Why do they call it: Referentially transparent (II)

Post author By Andrew
Post date 11/12/2008
5 Comments on Why do they call it: Referentially transparent (II)

In the previous post, I explored the idea that some sentences change meaning if you switch between different names for the same object. Some other sentences don’t change meaning – these ones are referentially transparent, which in non-posh-speak means “you don’t notice if I switch to a different name”.

I’ve now asked some questions on haskell-cafe, and consulted various gurus at my work so I’m a little less confused that I was yesterday. 🙂

How does this concept apply to programming languages?

In haskell, you could say that the “names” were expressions like “2+2” and “sqrt(9)” and the underlying ‘thing’ which was being named are the values which those expressions evaluate to. So the integer “two” has many names – “1+1” and “sqrt(4)” and many others.

That gives us a nice connection back to the Quine definition of “referentially transparent”. Essentially, when we claim that Haskell is RT, its just a shorthand way of saying “you can replace an expression with any other expression that evaluates to the same result, and it won’t affect the overall meaning of the program”.

However, I feel that I’ve just handwaved over a few interesting points.

§ Exercise requirements
• 1. In the post on referential transparency, why does the integer "two" have many names in Haskell?
• 2. Transcribe the portion of the referential transparency post from "In the previous" to "to programming languages?".
• 3. Pick up the referential transparency post after its final sentence and keep writing.

§ Data entries
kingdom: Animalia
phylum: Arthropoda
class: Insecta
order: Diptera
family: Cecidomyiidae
--
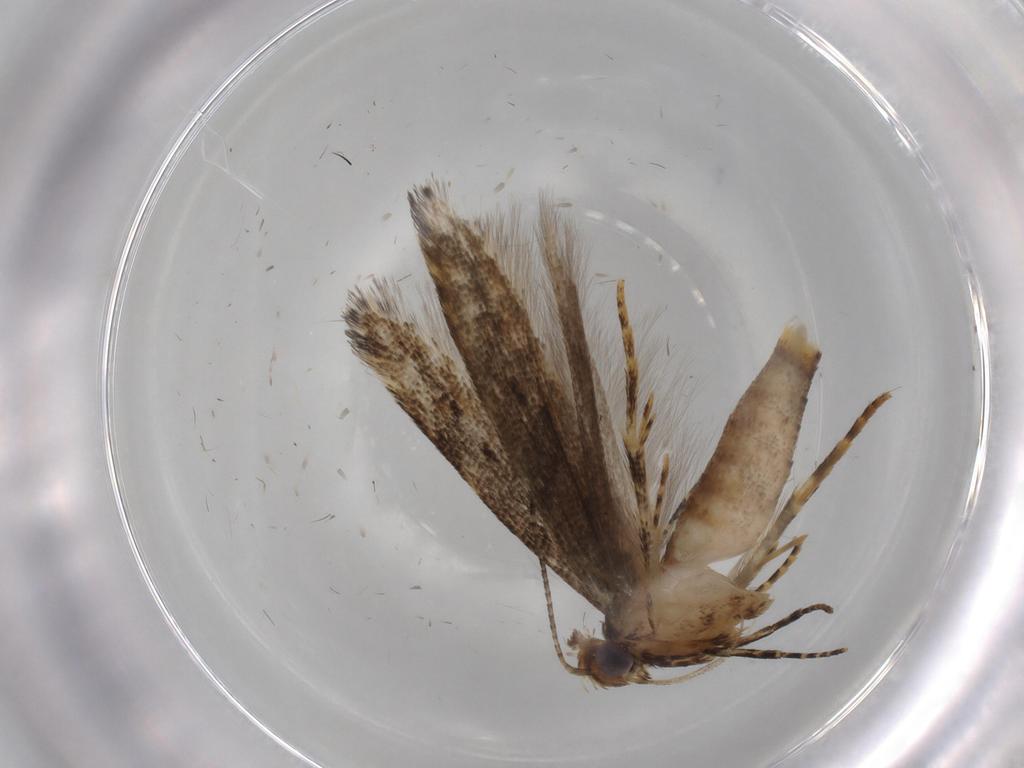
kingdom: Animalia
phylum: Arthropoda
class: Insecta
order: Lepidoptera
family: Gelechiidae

§ Task-by-task outputs
• 1. In Haskell, expressions such as "2+2" and "sqrt(9)" count as the "names," and the thing they name is the value the expression evaluates to. Because "1+1," "sqrt(4)" and many other expressions all evaluate to two, each of them is a name for that same integer.

• 2.
In the previous post, I explored the idea that some sentences change meaning if you switch between different names for the same object. Some other sentences don’t change meaning – these ones are referentially transparent, which in non-posh-speak means “you don’t notice if I switch to a different name”.

I’ve now asked some questions on haskell-cafe, and consulted various gurus at my work so I’m a little less confused that I was yesterday. 🙂

How does this concept apply to programming languages?

• 3.
It’s reasonable to think of “sqrt(4)” as being a name for “2” in haskell because, well, functions always return the same value in haskell. But in Java or C, what kind of name could “rand()” be? The function evaluates to various values and it does this because it uses some kind of additional runtime context/state. So the basic idea that you can always have “names” and underlying “things” is a bit shaky – and we can’t really use Quine’s definition without them. What does it mean to say that C++ is “refentially opaque” if the very idea of names/references is shaky?

The same problem applies to the english-language examples from yesterday. I claimed that “Scotlands capital” was another name for edinburgh-the-city. That’s certainly true today. But it might not be true in 100 years. And perhaps, someone who lives in Glasgow might even disagree that its true today! So names which are co-referent today might not always be co-referent.

There’s a famous-ish example that’s similar too. In the sentence “The King of France is bald”, what kind of thing is being named by ‘The King of France’, given that France is a republic. That’s the kind of thing which keeps philosophers awake at night.

And if you’re into books, you’ll know that the author “Iain M Banks” writes sci-fi but “Iain Banks” writes mainstream fiction. There’s only one human being, but he writes under two “personas”. This makes me think that you have to be pretty careful about the THINGS that you think you are NAMING. In this example, “Iain M Banks” and “Iain Banks” are coreferent if you are discuss the human being, but they are not coreferent if you are discussing his “writing personas”.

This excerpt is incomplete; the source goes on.